Но познание жизни сталкивается с такими феноменами, которые удерживают его на почтительном расстоянии от какого бы то ни было познания физико-химических явлений. Дело в том, что, лишь вопрошая о патологических феноменах, познание жизни смогло найти принцип своего развертывания. Оказалось, что невозможно конституировать науку о живом, не включая в рассмотрение такой существенной для ее объекта возможности, как возможность болезни, смерти, уродства, аномалии и ошибки. Можно, конечно же, все с большей изощренностью раскрывать обеспечивающие эти феномены физико-химические механизмы, однако как таковые механизмы эти размещаются внутри некоей специфирующей их рамки, которую и должны учитывать науки о жизни. В противном случае они будут выносить за скобки именно то, что как раз и конституирует самый их объект и принадлежащую им область.
Отсюда парадоксальный факт: тогда как процесс образования наук о жизни действительно произошел через вскрытие физических и химических механизмов, через конституирование таких областей, как клеточная и молекулярная химия, через использование математических моделей и т. д., развертывание их объекта, напротив, оказалось возможным лишь в той мере, в которой снова и снова, как некий вызов, ставилась проблема специфики болезни и того порога, указанием на который для всех природных существ она является.
Это не означает, что прав витализм, пустивший в обращение столько фантазмов и продливший жизнь стольким мифам. Как не означает это и того, что этот самый витализм, как и питающая его философия, сплошь и рядом оказывающаяся самой что ни на есть нестрогой, должна являть собой непобедимую философию биологов. Это значит только, что витализм играл и, без сомнения, до сих пор сохраняет важнейшую для истории биологии роль своеобразного "индикатора", причем двоякого рода.

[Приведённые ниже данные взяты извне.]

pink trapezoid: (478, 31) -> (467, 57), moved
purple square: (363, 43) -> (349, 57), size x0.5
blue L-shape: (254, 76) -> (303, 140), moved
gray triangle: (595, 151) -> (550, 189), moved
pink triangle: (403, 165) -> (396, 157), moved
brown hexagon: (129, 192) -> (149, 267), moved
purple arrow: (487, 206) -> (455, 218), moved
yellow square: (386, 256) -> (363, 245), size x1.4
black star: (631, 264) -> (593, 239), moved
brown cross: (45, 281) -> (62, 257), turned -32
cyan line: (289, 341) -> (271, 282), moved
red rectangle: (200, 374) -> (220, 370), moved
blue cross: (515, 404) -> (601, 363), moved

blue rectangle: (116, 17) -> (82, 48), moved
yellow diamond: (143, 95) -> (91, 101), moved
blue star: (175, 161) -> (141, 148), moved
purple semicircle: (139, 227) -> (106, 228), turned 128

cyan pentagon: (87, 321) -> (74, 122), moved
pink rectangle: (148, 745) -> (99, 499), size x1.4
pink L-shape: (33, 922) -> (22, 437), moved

Во-первых, теоретического индикатора подлежащих решению проблем, прежде всего — проблемы специфики жизни, при том что она никоим образом не составляет независимого государства в государстве внутри природы. Во-вторых, критического индикатора редукций, которых следует избегать, редукций, проистекающих из нежелания признать, что науки о жизни не могут обойтись без апелляции к неким ценностям, без чего нельзя понять явления сохранения, регуляции, адаптации, репродукции и т. д. То есть речь должна идти скорее о требовании, нежели методе, о морали, нежели о теории.

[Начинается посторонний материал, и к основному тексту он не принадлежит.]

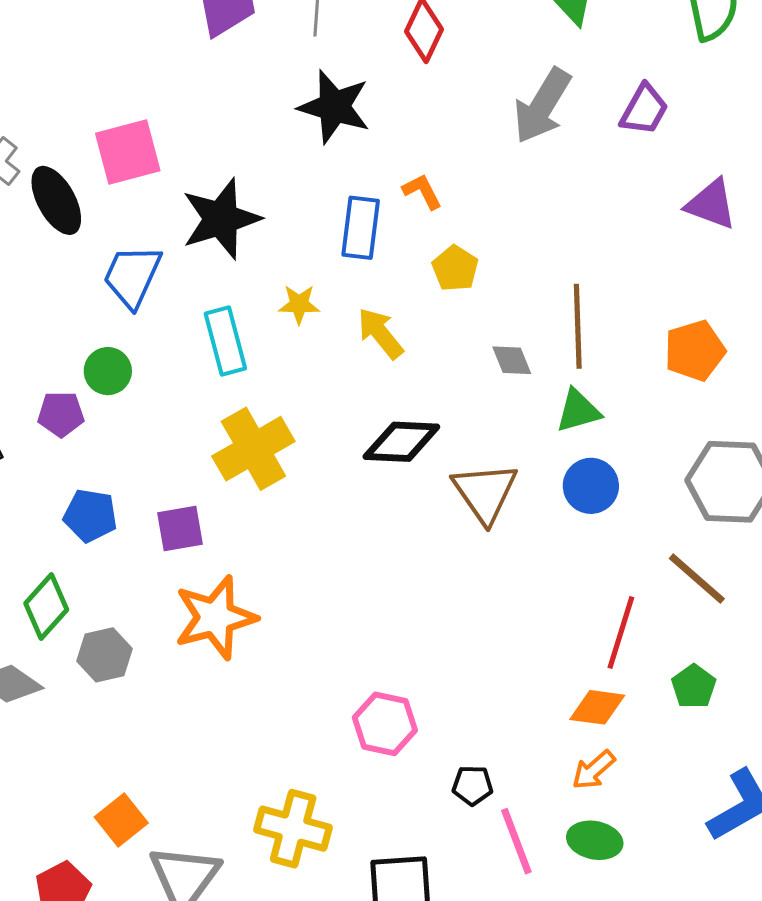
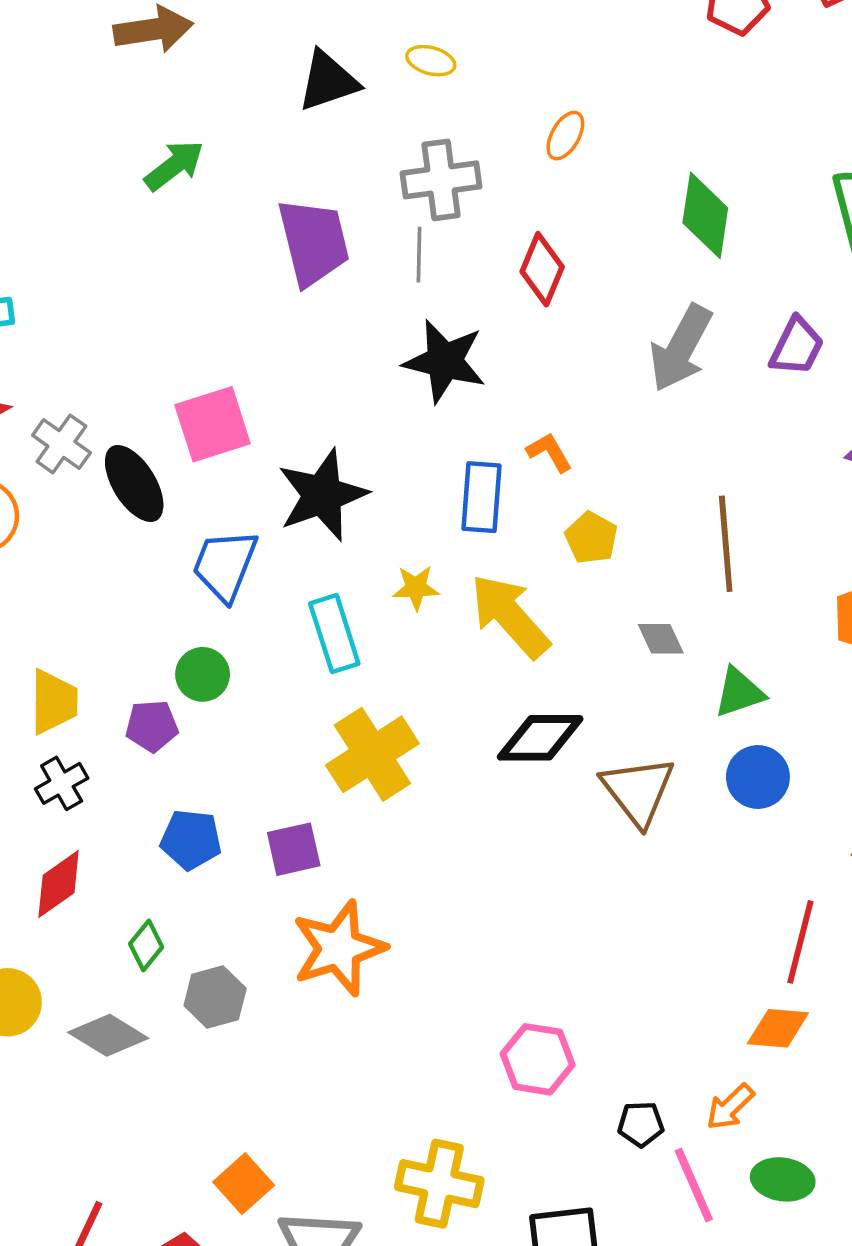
brown line: (578, 326) -> (726, 544), moved
yellow arrow: (380, 333) -> (510, 616), size x1.5
green diamond: (46, 606) -> (146, 945), size x0.7
orange arrow: (594, 770) -> (730, 1107), moved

4) Науки о жизни требуют особого способа писания их истории. Они ставят также, причем в весьма своеобразной форме, философский вопрос о познании.
Сами по себе жизнь и смерть никогда не могут быть проблемами физики, даже если в своей работе физик и рискует своей собственной жизнью или жизнью других людей, — для него все же речь здесь может идти лишь о моральном или политическом вопросе, но никоим образом не о научном. Как замечает А. Львов, генетическая мутация, оказывается она летальной или нет, является для физика всего-навсего замещением одного нуклеинового основания на другое. Но биолог именно в этом отличии усматривает то, что маркирует его собственный опыт. Причем — объект того же типа, к которому принадлежит и он сам, поскольку и он сам — живет, самим собой выявляя и осуществляя эту самую природу живого, которую следует понимать как "общий метод прямого или косвенного разрешения напряжений между человеком и средой". Биолог должен понять, что же именно превращает жизнь в особый объект познания и, тем самым, понять: благодаря чему среди живых существ, и именно в силу того, что они — живые, есть существа, способные познавать, — познавать вообще и, в конце концов, познавать саму жизнь.

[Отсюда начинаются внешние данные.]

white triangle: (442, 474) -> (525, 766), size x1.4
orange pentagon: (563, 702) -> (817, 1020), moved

Феноменология вопрошает "опыт сознания" об изначальном смысле всякого акта познания. Нельзя ли, однако, или даже: не следует ли искать его где-то рядом с самим "живущим"?
Через пояснение знания о жизни и понятий, артикулирующих это знание, Кангилем хочет понять, как обстоит дело с
То, что человек живет в среде, понятийно выстроенной, еще не доказывает, что он отвернулся от жизни, либо просто забывшись, либо в силу того, что некая историческая драма отделила его от этой жизни; это говорит только лишь о том, что он живет вполне определенным образом, что его отношение со своей средой таково, что у него нет по отношению к этой среде какой-то фиксированной точки зрения, что он может перемещаться внутри, безразлично: неопределенной или же определенной, но достаточно просторной в своих границах области, что он, наконец, вынужден перемещаться, чтобы собирать информацию и должен приводить вещи в движение друг относительно друга, чтобы делать их полезными.